Afternoon. Sunil finds he cannot concentrate on the report the secretary has typed up for him to review. The figures make no sense, and the words
—customer interface, product development, new virus alert—
have grown foreign, surreal. Gusts of talk and laughter flit over the cubicle wall and settle on his hair like ash. He runs his hand over the surface of his immaculately organized desk, but it gives him no pleasure. The message button on
his phone blinks redly at him like a Cyclop’s eye. There are consultants he must contact, programmers he must supervise, unhappy customers he must appease. His boss is waiting for an update on a project he is spearheading, an important project that could generate significant revenues and lead to a promotion, a move out of this cubicle into a real office with a solid oak door people would have to knock on if they wanted to talk to him. He turns to his computer and lays his fingers on the slight, concave coolness of the keys, familiar as a lover’s dimple. But his tie feels as if it’s tied too tight. He puts his hand to his throat to loosen it, then realizes he didn’t wear one this morning. He walks to the window and cranks it open. There’s a wind outside, a restless, rogue wind that slips in and shuffles through the report on his desk. Sheets rustle to the floor, but Sunil does not turn to look. He watches the gray sky as though for a sign. Is it at all like the sky under which he ran barefoot as a boy, yelling behind a cut-away kite? He must have done so. Don’t all boys?
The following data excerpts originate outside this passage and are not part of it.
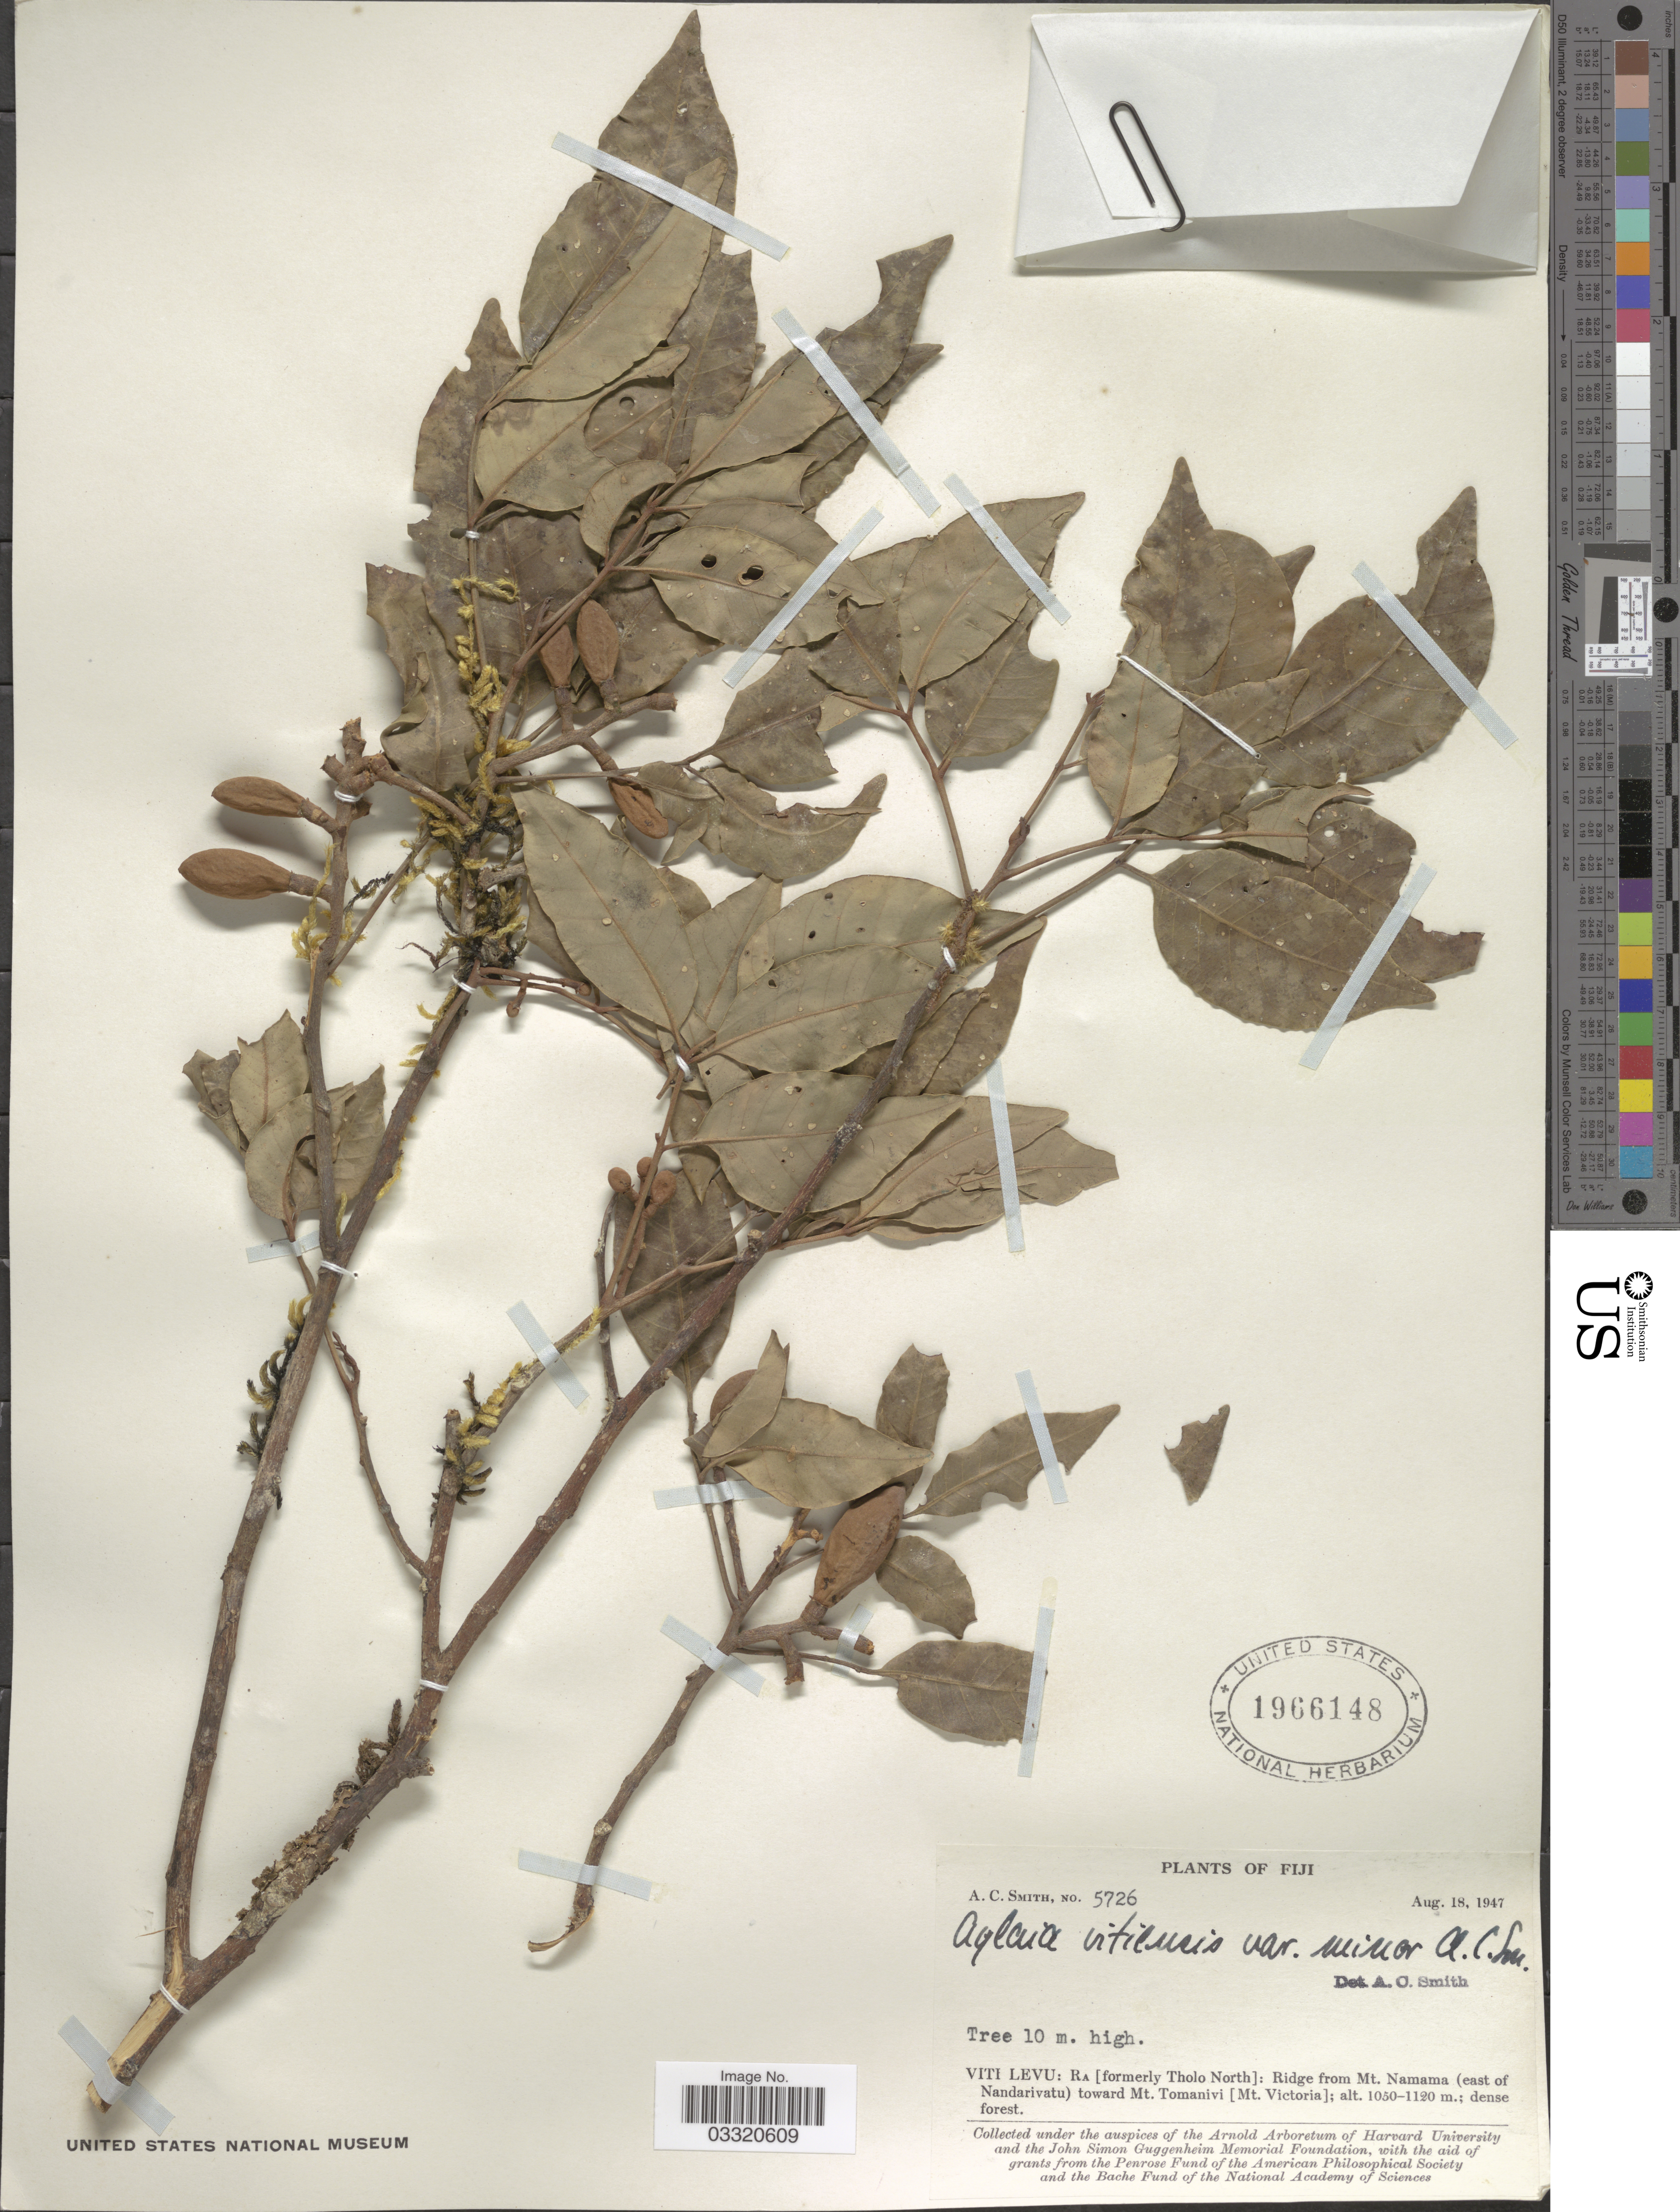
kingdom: Plantae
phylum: Tracheophyta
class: Magnoliopsida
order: Sapindales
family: Meliaceae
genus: Aglaia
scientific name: Aglaia vitiensis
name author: A.C. Sm.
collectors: A. C. Smith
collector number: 5726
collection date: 1947-08-18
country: Fiji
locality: Viti Levu: Ra [formerly Tholo North]: Ridge from Mt. Namama (east of Nandarivatu) toward Mt. Tomanivi [Mt. Victoria].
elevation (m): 1050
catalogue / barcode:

But it is hard to find a trace of it—that sky or that boyhood—in his face.

His face which he has schooled into pleasantness, so that the secretaries—especially the older ones, touching up their lipstick or patting their hair into place in the rest room—often say,
That nice Mr. Majumdar.
But today, alone in his cubicle, his face is as uncertain as a sky over which storm clouds are passing. Will there be a hurricane? His eyes flit like evening moths that sense a flame nearby.

He takes a deep breath, pulls that maverick wind into his lungs. He moves away from the window and checks his watch. Two
P.M.
Is he thinking that it’ll be at least a couple of hours before Anju gets back from school? Two dangerous hours that make his heart speed up when he thinks of what might be done
with them. There is a recklessness in the arc of his arm as he sweeps his coat from its rack. He leaves the floor littered with pages from the unread report and stops only to tell the secretary that he has to go home.